Input data:
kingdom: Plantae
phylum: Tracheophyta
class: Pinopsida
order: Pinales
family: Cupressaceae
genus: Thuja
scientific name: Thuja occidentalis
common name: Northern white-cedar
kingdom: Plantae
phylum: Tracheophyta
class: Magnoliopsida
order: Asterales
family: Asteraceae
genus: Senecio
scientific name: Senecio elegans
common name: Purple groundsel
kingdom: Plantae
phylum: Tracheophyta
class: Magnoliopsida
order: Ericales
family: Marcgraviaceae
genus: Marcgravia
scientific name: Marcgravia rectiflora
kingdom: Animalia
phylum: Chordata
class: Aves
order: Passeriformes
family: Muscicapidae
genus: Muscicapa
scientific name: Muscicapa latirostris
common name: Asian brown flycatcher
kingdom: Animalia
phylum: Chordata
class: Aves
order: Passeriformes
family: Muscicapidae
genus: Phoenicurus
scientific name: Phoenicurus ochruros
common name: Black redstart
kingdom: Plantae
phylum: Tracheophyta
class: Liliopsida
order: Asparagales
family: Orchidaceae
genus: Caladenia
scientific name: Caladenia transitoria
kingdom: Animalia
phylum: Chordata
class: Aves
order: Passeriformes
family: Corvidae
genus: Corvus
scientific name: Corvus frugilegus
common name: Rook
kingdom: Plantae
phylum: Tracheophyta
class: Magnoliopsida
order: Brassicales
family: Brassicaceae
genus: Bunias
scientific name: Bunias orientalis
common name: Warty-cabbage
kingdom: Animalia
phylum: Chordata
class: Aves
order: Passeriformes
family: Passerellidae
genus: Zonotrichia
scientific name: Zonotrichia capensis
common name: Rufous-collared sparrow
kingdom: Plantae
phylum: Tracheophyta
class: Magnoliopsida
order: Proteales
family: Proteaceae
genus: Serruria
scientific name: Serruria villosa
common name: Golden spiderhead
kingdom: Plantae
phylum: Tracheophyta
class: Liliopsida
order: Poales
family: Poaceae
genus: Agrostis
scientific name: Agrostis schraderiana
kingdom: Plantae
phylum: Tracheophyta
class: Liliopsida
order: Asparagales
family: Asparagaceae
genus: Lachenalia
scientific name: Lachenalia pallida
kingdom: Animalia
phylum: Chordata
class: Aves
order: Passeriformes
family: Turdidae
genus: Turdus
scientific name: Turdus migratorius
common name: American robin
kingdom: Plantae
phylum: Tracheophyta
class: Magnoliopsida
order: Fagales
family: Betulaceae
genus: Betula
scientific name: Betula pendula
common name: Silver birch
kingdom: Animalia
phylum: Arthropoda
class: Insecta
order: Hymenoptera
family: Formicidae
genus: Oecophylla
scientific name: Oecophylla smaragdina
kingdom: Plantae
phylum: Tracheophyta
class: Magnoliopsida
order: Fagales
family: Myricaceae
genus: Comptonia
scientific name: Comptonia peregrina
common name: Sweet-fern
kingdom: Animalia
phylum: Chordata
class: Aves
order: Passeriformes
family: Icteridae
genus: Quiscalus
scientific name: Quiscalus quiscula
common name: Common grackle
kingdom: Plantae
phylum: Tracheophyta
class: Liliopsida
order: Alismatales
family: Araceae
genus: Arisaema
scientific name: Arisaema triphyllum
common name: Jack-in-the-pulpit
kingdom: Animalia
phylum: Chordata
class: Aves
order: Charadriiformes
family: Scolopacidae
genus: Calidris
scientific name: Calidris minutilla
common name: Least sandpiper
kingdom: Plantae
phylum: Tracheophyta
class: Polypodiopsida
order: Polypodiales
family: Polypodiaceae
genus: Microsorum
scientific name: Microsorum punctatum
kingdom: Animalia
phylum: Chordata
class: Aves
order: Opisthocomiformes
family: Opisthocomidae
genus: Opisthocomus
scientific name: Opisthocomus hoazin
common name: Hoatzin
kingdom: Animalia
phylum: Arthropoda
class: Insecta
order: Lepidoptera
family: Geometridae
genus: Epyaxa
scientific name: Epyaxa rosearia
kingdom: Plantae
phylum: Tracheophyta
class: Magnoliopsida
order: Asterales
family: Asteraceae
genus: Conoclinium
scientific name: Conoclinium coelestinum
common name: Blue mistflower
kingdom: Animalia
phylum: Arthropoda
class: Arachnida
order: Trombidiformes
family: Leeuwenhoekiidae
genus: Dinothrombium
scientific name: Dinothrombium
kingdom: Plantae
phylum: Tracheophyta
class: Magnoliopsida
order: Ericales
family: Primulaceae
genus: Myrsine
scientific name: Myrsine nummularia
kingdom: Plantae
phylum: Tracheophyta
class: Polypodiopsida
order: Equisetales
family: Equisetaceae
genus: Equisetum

Task directions:
Copy out, word for word and in order, every classification line in the material above, from kingdom through the last name given for each entry.

Completed exercise:
kingdom: Plantae
phylum: Tracheophyta
class: Pinopsida
order: Pinales
family: Cupressaceae
genus: Thuja
scientific name: Thuja occidentalis
common name: Northern white-cedar
kingdom: Plantae
phylum: Tracheophyta
class: Magnoliopsida
order: Asterales
family: Asteraceae
genus: Senecio
scientific name: Senecio elegans
common name: Purple groundsel
kingdom: Plantae
phylum: Tracheophyta
class: Magnoliopsida
order: Ericales
family: Marcgraviaceae
genus: Marcgravia
scientific name: Marcgravia rectiflora
kingdom: Animalia
phylum: Chordata
class: Aves
order: Passeriformes
family: Muscicapidae
genus: Muscicapa
scientific name: Muscicapa latirostris
common name: Asian brown flycatcher
kingdom: Animalia
phylum: Chordata
class: Aves
order: Passeriformes
family: Muscicapidae
genus: Phoenicurus
scientific name: Phoenicurus ochruros
common name: Black redstart
kingdom: Plantae
phylum: Tracheophyta
class: Liliopsida
order: Asparagales
family: Orchidaceae
genus: Caladenia
scientific name: Caladenia transitoria
kingdom: Animalia
phylum: Chordata
class: Aves
order: Passeriformes
family: Corvidae
genus: Corvus
scientific name: Corvus frugilegus
common name: Rook
kingdom: Plantae
phylum: Tracheophyta
class: Magnoliopsida
order: Brassicales
family: Brassicaceae
genus: Bunias
scientific name: Bunias orientalis
common name: Warty-cabbage
kingdom: Animalia
phylum: Chordata
class: Aves
order: Passeriformes
family: Passerellidae
genus: Zonotrichia
scientific name: Zonotrichia capensis
common name: Rufous-collared sparrow
kingdom: Plantae
phylum: Tracheophyta
class: Magnoliopsida
order: Proteales
family: Proteaceae
genus: Serruria
scientific name: Serruria villosa
common name: Golden spiderhead
kingdom: Plantae
phylum: Tracheophyta
class: Liliopsida
order: Poales
family: Poaceae
genus: Agrostis
scientific name: Agrostis schraderiana
kingdom: Plantae
phylum: Tracheophyta
class: Liliopsida
order: Asparagales
family: Asparagaceae
genus: Lachenalia
scientific name: Lachenalia pallida
kingdom: Animalia
phylum: Chordata
class: Aves
order: Passeriformes
family: Turdidae
genus: Turdus
scientific name: Turdus migratorius
common name: American robin
kingdom: Plantae
phylum: Tracheophyta
class: Magnoliopsida
order: Fagales
family: Betulaceae
genus: Betula
scientific name: Betula pendula
common name: Silver birch
kingdom: Animalia
phylum: Arthropoda
class: Insecta
order: Hymenoptera
family: Formicidae
genus: Oecophylla
scientific name: Oecophylla smaragdina
kingdom: Plantae
phylum: Tracheophyta
class: Magnoliopsida
order: Fagales
family: Myricaceae
genus: Comptonia
scientific name: Comptonia peregrina
common name: Sweet-fern
kingdom: Animalia
phylum: Chordata
class: Aves
order: Passeriformes
family: Icteridae
genus: Quiscalus
scientific name: Quiscalus quiscula
common name: Common grackle
kingdom: Plantae
phylum: Tracheophyta
class: Liliopsida
order: Alismatales
family: Araceae
genus: Arisaema
scientific name: Arisaema triphyllum
common name: Jack-in-the-pulpit
kingdom: Animalia
phylum: Chordata
class: Aves
order: Charadriiformes
family: Scolopacidae
genus: Calidris
scientific name: Calidris minutilla
common name: Least sandpiper
kingdom: Plantae
phylum: Tracheophyta
class: Polypodiopsida
order: Polypodiales
family: Polypodiaceae
genus: Microsorum
scientific name: Microsorum punctatum
kingdom: Animalia
phylum: Chordata
class: Aves
order: Opisthocomiformes
family: Opisthocomidae
genus: Opisthocomus
scientific name: Opisthocomus hoazin
common name: Hoatzin
kingdom: Animalia
phylum: Arthropoda
class: Insecta
order: Lepidoptera
family: Geometridae
genus: Epyaxa
scientific name: Epyaxa rosearia
kingdom: Plantae
phylum: Tracheophyta
class: Magnoliopsida
order: Asterales
family: Asteraceae
genus: Conoclinium
scientific name: Conoclinium coelestinum
common name: Blue mistflower
kingdom: Animalia
phylum: Arthropoda
class: Arachnida
order: Trombidiformes
family: Leeuwenhoekiidae
genus: Dinothrombium
scientific name: Dinothrombium
kingdom: Plantae
phylum: Tracheophyta
class: Magnoliopsida
order: Ericales
family: Primulaceae
genus: Myrsine
scientific name: Myrsine nummularia
kingdom: Plantae
phylum: Tracheophyta
class: Polypodiopsida
order: Equisetales
family: Equisetaceae
genus: Equisetum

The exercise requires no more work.